Obviously, a woman can be a mother and have a fulfilling career, but that just wasn’t what I knew. What I knew was that my mom was always home with my brother and me when we were kids. She was home after school and during the summers when the days stretched long. That made an impact on me, and I wanted to be that same constant presence in my kids’ lives one day.

Sometime after Matt and I married and we started thinking about kids, I got it in my head that being a mom would be where I’d shine. I hadn’t yet found my “thing” — the thing I was good at, that I excelled at, that I could pour my heart and energy into. I thought if we could just have a baby, I’d be the mom on the Pinterest pages, making homemade applesauce and handcrafting all my kids’ Valentines. I wanted to cook nutritious foods for my family, organize play dates with neighbors, and take part in the community around me.

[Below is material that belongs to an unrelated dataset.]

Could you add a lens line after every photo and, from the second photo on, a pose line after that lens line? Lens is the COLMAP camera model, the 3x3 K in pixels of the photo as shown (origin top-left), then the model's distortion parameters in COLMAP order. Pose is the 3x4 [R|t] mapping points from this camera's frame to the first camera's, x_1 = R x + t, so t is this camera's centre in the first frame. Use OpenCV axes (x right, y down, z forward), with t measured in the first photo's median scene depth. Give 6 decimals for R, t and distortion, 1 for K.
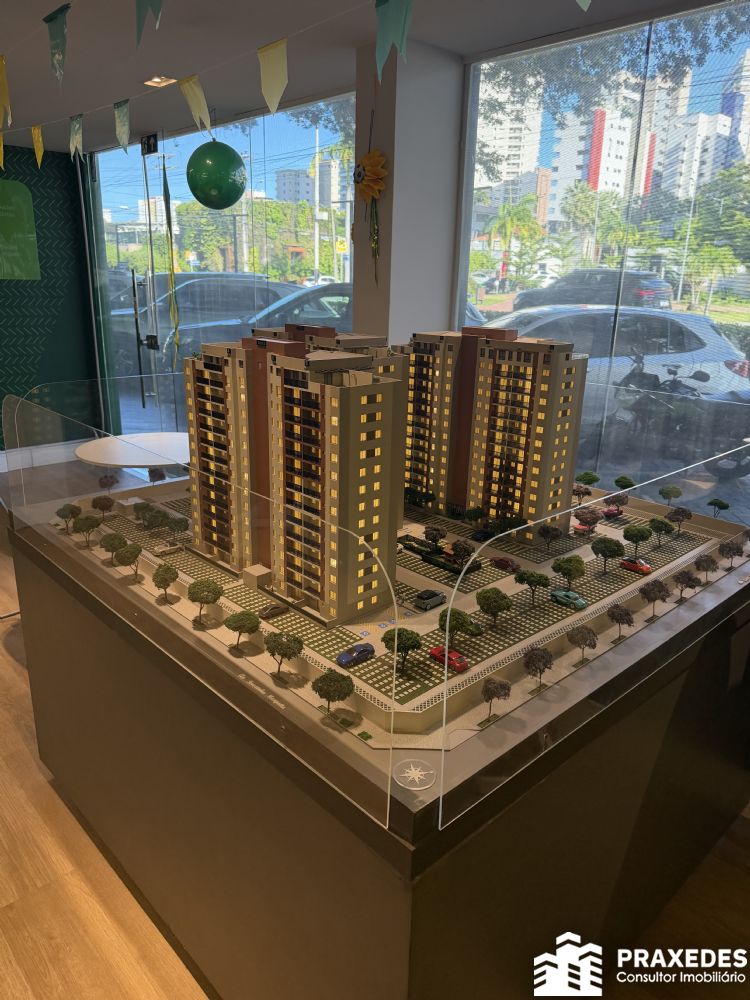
lens RADIAL K [[707.2, 0, 372.9], [0, 707.2, 497.2], [0, 0, 1]] dist [0.054551, -0.079504]
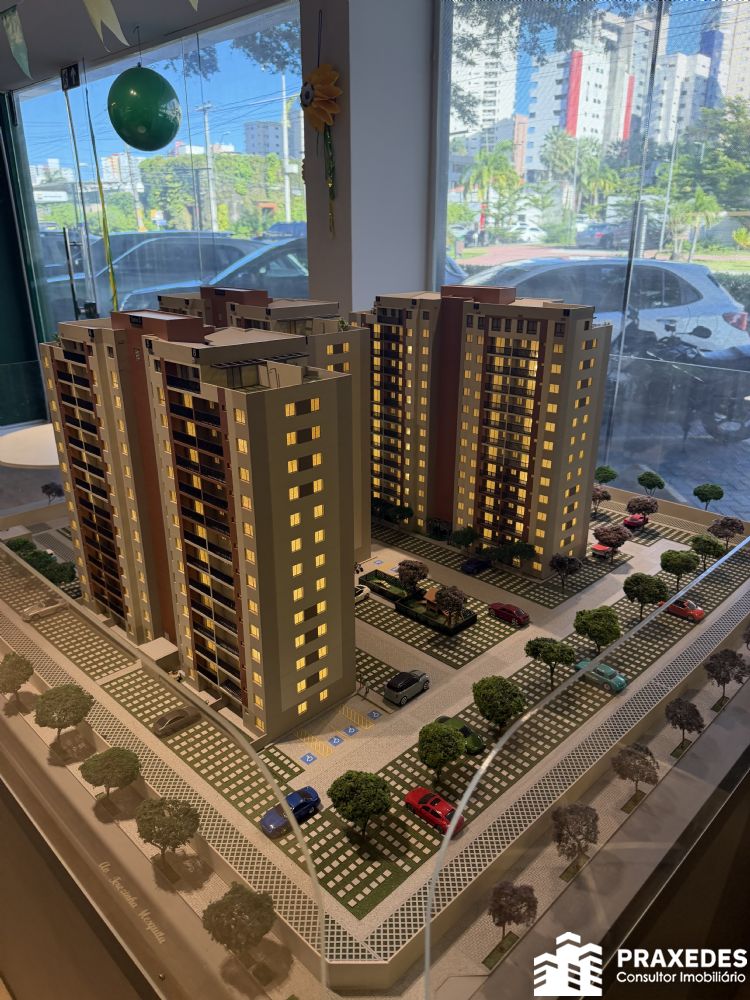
lens RADIAL K [[707.2, 0, 379.8], [0, 707.2, 506.4], [0, 0, 1]] dist [0.054551, -0.079504]
pose [[0.998924, -0.035527, 0.029823, 0.025663], [0.033472, 0.997207, 0.066765, -0.050693], [-0.032112, -0.065694, 0.997323, 0.200235]]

Now that I stay home and “work” for two sweet little girls, I realize that I romanticized the whole idea of motherhood and staying home with kids. Many moments are magical, but oh, the hard parts can be intense! Soon after I had Kate, I truly thought I was a terrible mother. I lost my patience easily, I was on edge and testy, and I’d snap for no reason (well, no reason other than sleeplessness and hormone swings). I had good days, but it was hard to fight the nagging voice that told me I wasn’t as good at the whole mother thing as I thought I’d be.

These days, while I’m certainly not a pro, I do have a bit better perspective. Adding a second child to the mix (Sela, who’s now almost 2) was much easier than adjusting to one child. But even now, I have to work to speak truth to the negative voices that still tell me I’m not good enough. With a headstrong 4 year old and a toddler who would rather be on top of the kitchen table than standing on the floor like a normal person, I still lose my patience. I get angry over small things and lose my temper. I have to apologize to Kate all the time for losing it, but at least she’s seeing me apologize. I read once that kids don’t learn to apologize to people they hurt because they never hear apologies at home, and I thought, “Well, at least I’m getting one thing right!”

The other day, Kate curled up in my lap and said, “You’re the greatest Mom in the whole wide world.” She’s big on superlatives these days. She recently ate a cookie, shook her head in amazement, and said, “This is the best cookie in the whole world.” I took her compliment with a grain of salt, but it was still pleasing to hear. I’m happy that in the midst of sometimes feeling like a failure, my child thinks I’m doing okay. And in the business of being a mom, she and Sela are the two people whose opinions matter the most.